According to new data from a recent meta-analysis, persons taking oral proton pump inhibitors (PPIs) may be at an elevated risk of sustaining a hip fracture. The elevated risk, however, was not found among those taking H2-receptor antagonists (H2RA).
PPIs and H2RAs are commonly prescribed for patients with “heartburn” or gastroesophageal reflux disease (GERD), peptic ulcer disease (PUD) and esophagitis, a condition associated with inflammation of the lower esophagus.
It’s important to realize that this study was only able to reveal an association, not a direct cause and effect of PPI use and risk for hip fracture.
That said, PPI’s should be prescribed with caution in those people who already are at increased risk of hip fracture, especially in those at higher risk for falls or who have advanced arthritis.
Its’s believed that PPIs can affect the risk for fracture by increasing secretion of gastrin which inhibits calcium absorption, ultimately altering the function of osteoclasts, cells integral for maintaining the strength and integrity of the bone matrix.

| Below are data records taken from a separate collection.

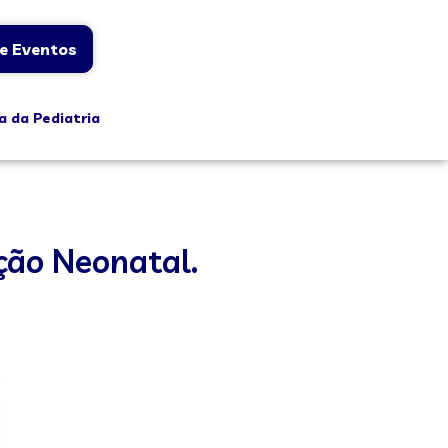
e Eventos
a da Pediatria
ção Neonatal.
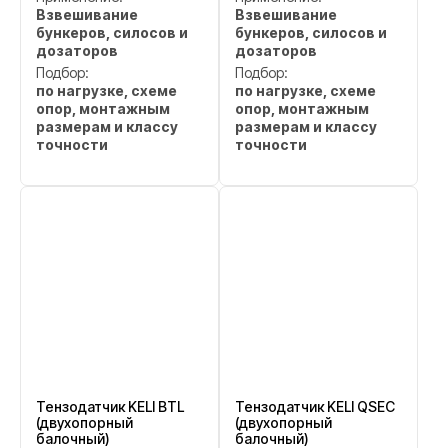
Взвешивание
Взвешивание
бункеров, силосов и
бункеров, силосов и
дозаторов
дозаторов
Подбор:
Подбор:
по нагрузке, схеме
по нагрузке, схеме
опор, монтажным
опор, монтажным
размерам и классу
размерам и классу
точности
точности
Тензодатчик KELI BTL
Тензодатчик KELI QSEC
(двухопорный
(двухопорный
балочный)
балочный)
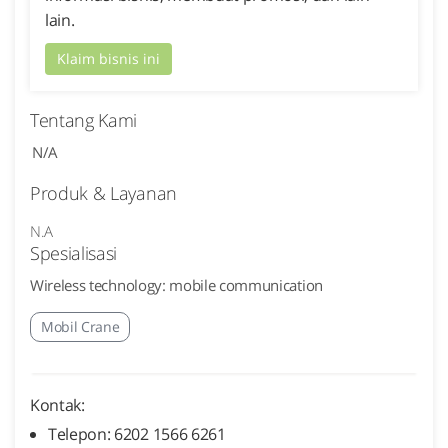
lain.
Klaim bisnis ini
Tentang Kami
N/A
Produk & Layanan
N.A
Spesialisasi
Wireless technology: mobile communication
Mobil Crane
Kontak:
Telepon: 6202 1566 6261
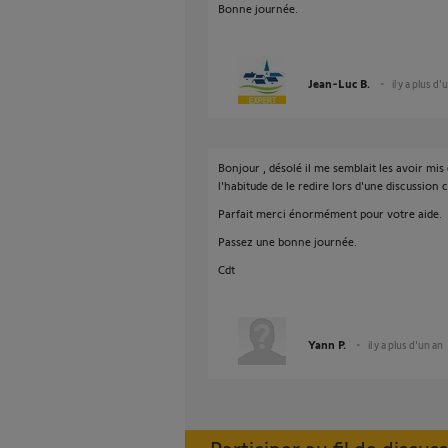
Bonne journée.
Jean-Luc B.
il y a plus d'
Bonjour , désolé il me semblait les avoir mi
l'habitude de le redire lors d'une discussion 
Parfait merci énormément pour votre aide.
Passez une bonne journée.
Cdt
Yann P.
il y a plus d'un an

For their meta-analysis, the researchers reviewed online medical databases (MEDLINE, EMBASE, Google Scholar, and Web of Science ) from 1990 to 2018 to identify observational studies which included at least 500 adults with a hip fracture who were followed for at least 1 year. They identified 24 studies with over 2.1 million patients, including 319,568 with a hip fracture, which met inclusion criteria for their study.

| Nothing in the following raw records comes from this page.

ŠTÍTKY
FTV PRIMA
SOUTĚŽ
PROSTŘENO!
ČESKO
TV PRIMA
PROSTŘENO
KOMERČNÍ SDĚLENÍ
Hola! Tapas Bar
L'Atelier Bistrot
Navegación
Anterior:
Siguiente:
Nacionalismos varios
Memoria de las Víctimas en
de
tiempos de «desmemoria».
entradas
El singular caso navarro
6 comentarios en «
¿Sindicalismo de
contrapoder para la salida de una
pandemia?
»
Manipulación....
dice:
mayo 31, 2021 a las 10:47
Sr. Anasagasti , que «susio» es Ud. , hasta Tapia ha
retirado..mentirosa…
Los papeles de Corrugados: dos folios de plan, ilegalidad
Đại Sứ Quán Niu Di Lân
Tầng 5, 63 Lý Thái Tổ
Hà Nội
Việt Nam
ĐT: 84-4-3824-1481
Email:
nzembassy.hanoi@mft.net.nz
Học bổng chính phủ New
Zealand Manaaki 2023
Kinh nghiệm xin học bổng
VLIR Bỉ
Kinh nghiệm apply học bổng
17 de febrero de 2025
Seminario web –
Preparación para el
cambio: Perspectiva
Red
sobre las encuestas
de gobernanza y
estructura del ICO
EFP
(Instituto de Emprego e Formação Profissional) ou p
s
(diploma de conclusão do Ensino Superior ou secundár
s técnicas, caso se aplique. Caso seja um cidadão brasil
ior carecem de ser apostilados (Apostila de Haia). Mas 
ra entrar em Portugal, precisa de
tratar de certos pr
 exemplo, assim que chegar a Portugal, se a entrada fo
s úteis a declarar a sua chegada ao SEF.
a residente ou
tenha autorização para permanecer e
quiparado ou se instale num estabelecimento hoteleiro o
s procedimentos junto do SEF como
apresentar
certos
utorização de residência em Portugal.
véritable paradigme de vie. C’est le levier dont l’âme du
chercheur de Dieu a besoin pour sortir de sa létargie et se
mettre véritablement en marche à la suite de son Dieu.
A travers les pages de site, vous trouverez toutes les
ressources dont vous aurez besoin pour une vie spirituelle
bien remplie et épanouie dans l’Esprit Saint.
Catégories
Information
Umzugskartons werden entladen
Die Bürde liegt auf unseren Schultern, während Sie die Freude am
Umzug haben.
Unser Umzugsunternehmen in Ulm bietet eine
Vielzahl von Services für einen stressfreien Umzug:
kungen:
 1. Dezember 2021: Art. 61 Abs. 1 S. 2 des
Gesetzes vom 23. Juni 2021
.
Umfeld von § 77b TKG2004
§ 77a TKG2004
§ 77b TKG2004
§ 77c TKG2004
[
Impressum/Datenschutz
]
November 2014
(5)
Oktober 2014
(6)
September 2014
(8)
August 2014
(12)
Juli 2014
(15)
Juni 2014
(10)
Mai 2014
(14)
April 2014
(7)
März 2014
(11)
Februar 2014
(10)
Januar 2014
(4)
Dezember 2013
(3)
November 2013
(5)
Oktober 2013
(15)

Results from the study revealed that patients who took PPIs were at increased risk for hip fracture. (RR 1.20, 95% CI 1.14–1.28, p < 0.0001). In fact, as the dose increased, so did the risk for hip fracture.
A risk ratio (RR) greater of 1.0 implies no association in outcome associated with the given treatment, while a RR >1 is interpreted as a positive association. (In this case, a value of 1.2o implies a 20% difference in treatment with PPI, or risk for fracture in this case, compared with no treatment.)
An increased association was also observed in both low and medium doses of PPI taken and hip fracture risk (RR 1.17, 95% CI 1.05–1.29, p = 0.002; RR 1.28, 95% CI 1.14–1.44, p < 0.0001), but it appeared to be even greater among the patients with higher dose (RR 1.30, 95% CI 1.20–1.40, p < 0.0001).
The overall pooled risk ratios were 1.20 (95% CI 1.15–1.25, p < 0.0001) and 1.24 (95% CI 1.10–1.40, p < 0.0001) for the patients with short-and long-term PPI therapy, respectively, compared with those not taking PPIs.
Its important to note that there was no increased risk of hip fracture in those taking H2 receptor antagonists, medications such as famotidine (Pepcid) or ranitidine (Zantac).
This meta-analysis demonstrated strength and validity by pooling large numbers of patients from multiple studies, along with its ability to evaluate the potential for magnitude of association from patients on 3 continents.
Meanwhile, its limitations included reliance on medical records and claims data for diagnostic codes, along with difficulty determining whether the positive association seen was due to the effects of the PPI or other issues such as higher age or poor health.
Other possible limitations included the variety of studies found to determine the true incidence of hip fractures, as well as missing information in some studies regarding age, gender, alcohol use, or smoking.
Smoking, which leads to inhibition of calcium absorption, may act in combination with PPIs to increase fracture risk. Heavy alcohol consumption has also been associated with an elevated risk of hip fracture.
Previous research published in BMJ in 2012 revealed an association between long-term use of PPIs with increased risk for hip fracture in postmenopausal women, especially in those who smoke.
A randomized control trial (RCT) would ultimately be necessary to validate or nullify the findings of this current meta-analysis.
“Physicians should, therefore, exercise caution when prescribing long-term PPIs to those patients at higher risk for hip fracture, especially patients aged more than 50 years,” the authors write.
However, they advise that patients with GERD and Zollinger-Ellison syndrome should not stop PPIs based only on their risk for hip fracture, but speak with their health care providers regarding specific recommendations instead. (Zollinger-Ellison syndrome is a condition in which tumors [gastrinomas] in the pancreas or small bowel secrete the hormone, gastrin, which increases acid production leading to recurrent peptic ulcers.)
The authors conclude that healthcare providers “should only prescribe rational PPI therapy where it is clearly indicated,” starting at the lowest possible dose, making sure to check symptoms and bone density when indicated.